Шмитке видел, каких трудов стоило военнопленному держаться на ногах. Он удивленно покачал головой, усмехнулся и громко сказал:
— Ты, русский Ванька, сильный человек. Это мы все видим. А вот смелый ли ты? Сейчас узнаем.
Красуясь перед солдатами, он засмеялся, стряхнул перчаткой пыль с шинели и продолжил:
— Скажи, Ванька, кто победит в войне? Говори!
И обер-лейтенанг медленно стал расстегивать кобуру пистолета. Иван понял, какой ответ нужен этому франтоватому фашисту. «Нет, не бывать тому, — подумал он. — Лучше смерть. Я сейчас отвечу тебе, гад». Но вдруг горло у него сжал какой-то непонятный спазм. Словно рыба, выброшенная на берег, он раскрывал рот, но выдавить из него не мог ни единого слова.
Довольный Шмитке смеялся. Словно молодые жеребцы, ржали охранники. Смеялись лагерные полицейские. Всех развеселил сегодня обер-лейтенант. Молчали только колонны военнопленных. Опустив головы, чтобы не были видны, гитлеровцам их гневные лица, они наблюдали за этим неравным поединком. В данный момент они ничем не могли помочь своему товарищу и от бессилия в ярости сжимали кулаки и проклинали фашизм, Гитлера и плен.

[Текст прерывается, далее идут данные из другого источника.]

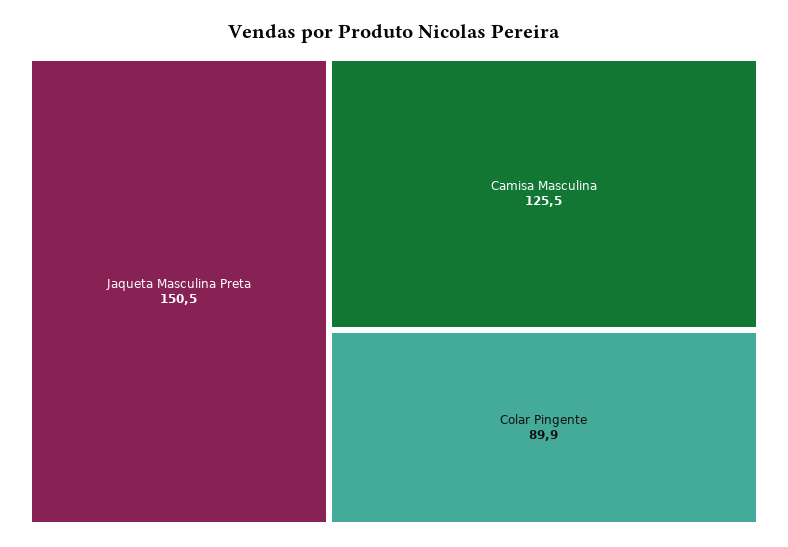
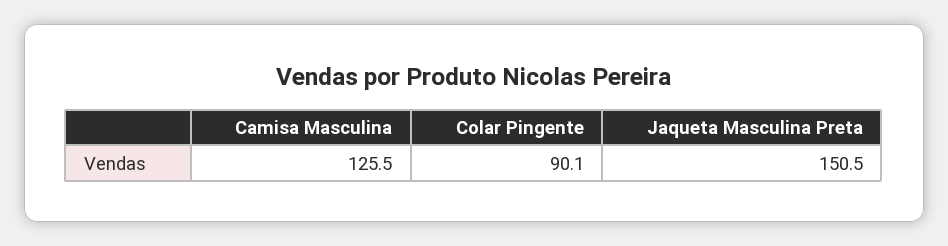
  {
    "Jaqueta Masculina Preta": 150.5,
    "Camisa Masculina": 125.5,
-   "Colar Pingente": 89.9
+   "Colar Pingente": 90.1
  }

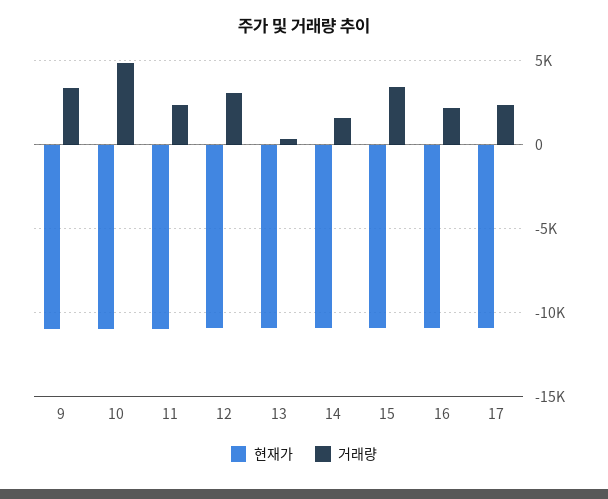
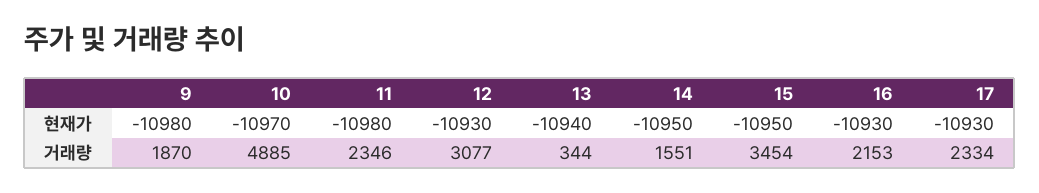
  {
    "현재가": {
      "9": -10980,
      "10": -10970,
      "11": -10980,
      "12": -10930,
      "13": -10940,
      "14": -10950,
      "15": -10950,
      "16": -10930,
      "17": -10930
    },
    "거래량": {
-     "9": 3500,
+     "9": 1870,
      "10": 4885,
      "11": 2346,
      "12": 3077,
      "13": 344,
      "14": 1551,
      "15": 3454,
      "16": 2153,
      "17": 2334
    }
  }

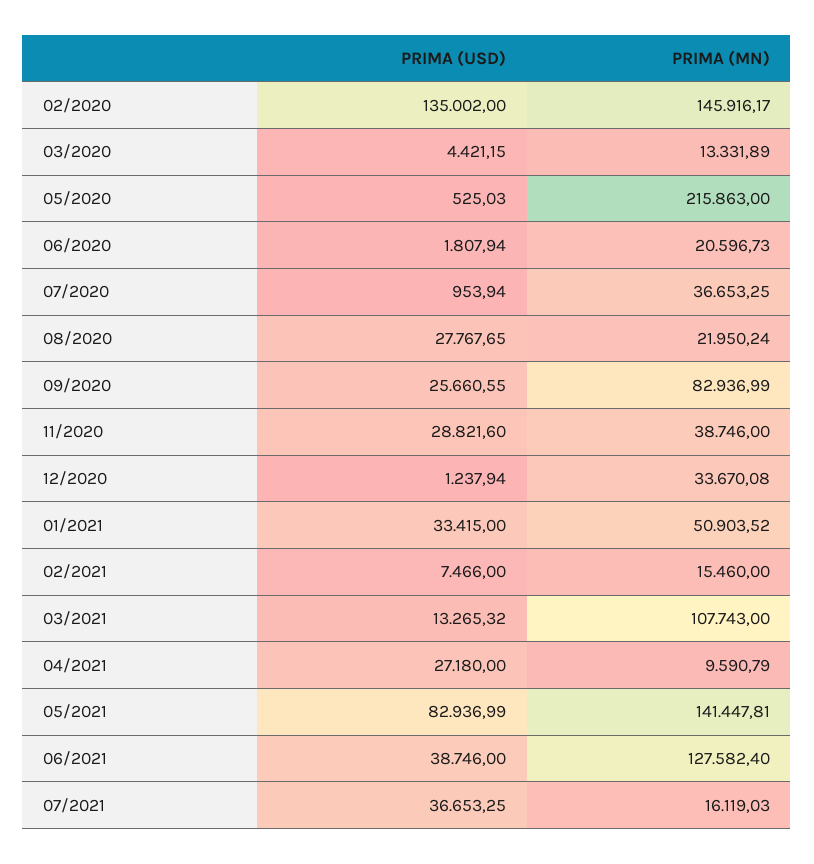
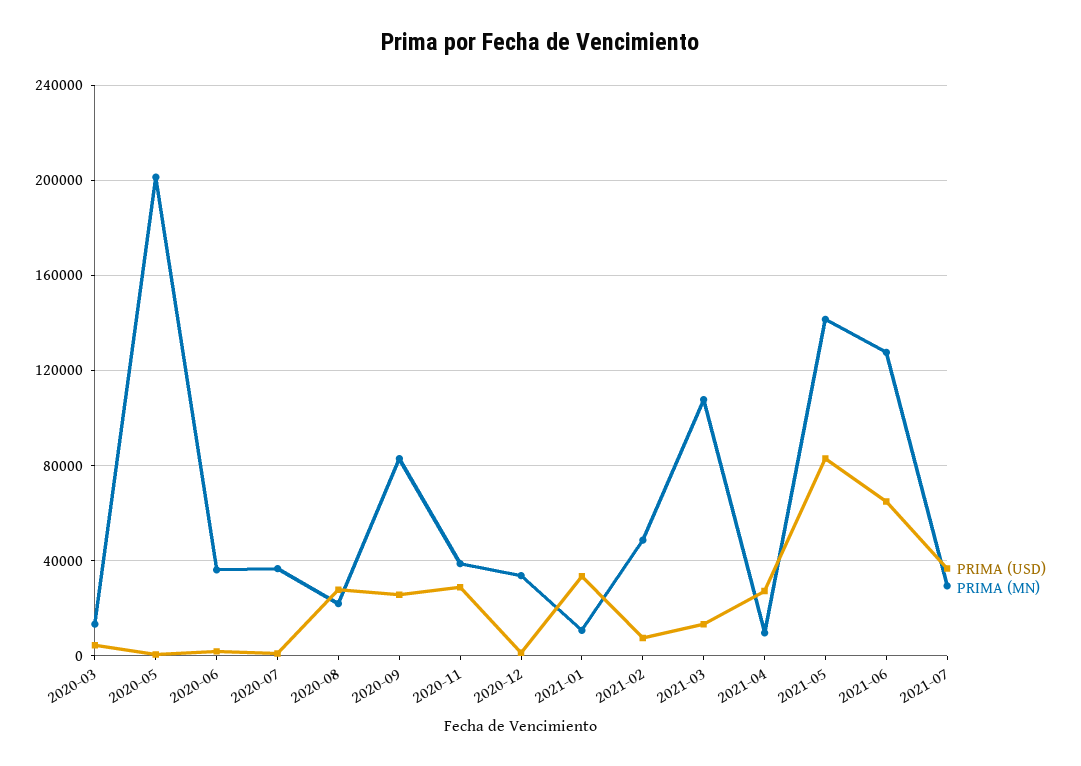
  {
    "PRIMA (USD)": {
-     "02/2020": 135002,
      "03/2020": 4421.15,
      "05/2020": 525.03,
      "06/2020": 1807.94,
      "07/2020": 953.94,
      "08/2020": 27767.65,
      "09/2020": 25660.55,
      "11/2020": 28821.6,
      "12/2020": 1237.94,
      "01/2021": 33415,
      "02/2021": 7466,
      "03/2021": 13265.32,
      "04/2021": 27180,
      "05/2021": 82936.99,
-     "06/2021": 38746,
+     "06/2021": 65000,
      "07/2021": 36653.25
    },
    "PRIMA (MN)": {
-     "02/2020": 145916.17,
      "03/2020": 13331.89,
-     "05/2020": 215863,
+     "05/2020": 200000,
-     "06/2020": 20596.73,
+     "06/2020": 35000,
      "07/2020": 36653.25,
      "08/2020": 21950.24,
      "09/2020": 82936.99,
      "11/2020": 38746,
      "12/2020": 33670.08,
-     "01/2021": 50903.52,
+     "01/2021": 10000,
-     "02/2021": 15460,
+     "02/2021": 50000,
      "03/2021": 107743,
      "04/2021": 9590.79,
      "05/2021": 141447.81,
      "06/2021": 127582.4,
-     "07/2021": 16119.03
+     "07/2021": 30000
    }
  }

А Ивану Седову было противно за свою непроизвольную слабость. Нет, он не испугался этого офицера-клоуна. С ним что-то случилось, и он не мог вымолвить ни слова.
Улыбающийся обер-лейтенант посмотрел на солдат и сказал:
— Ты трус, Ванька… Я уже говорил, что тебе как саботажнику полагается расстрел, но расстреливать тебя мы не будем. Назначаю тебе всего лишь двадцать ударов шомполом. Выдержишь — живи дальше. Немцы — великодушные люди.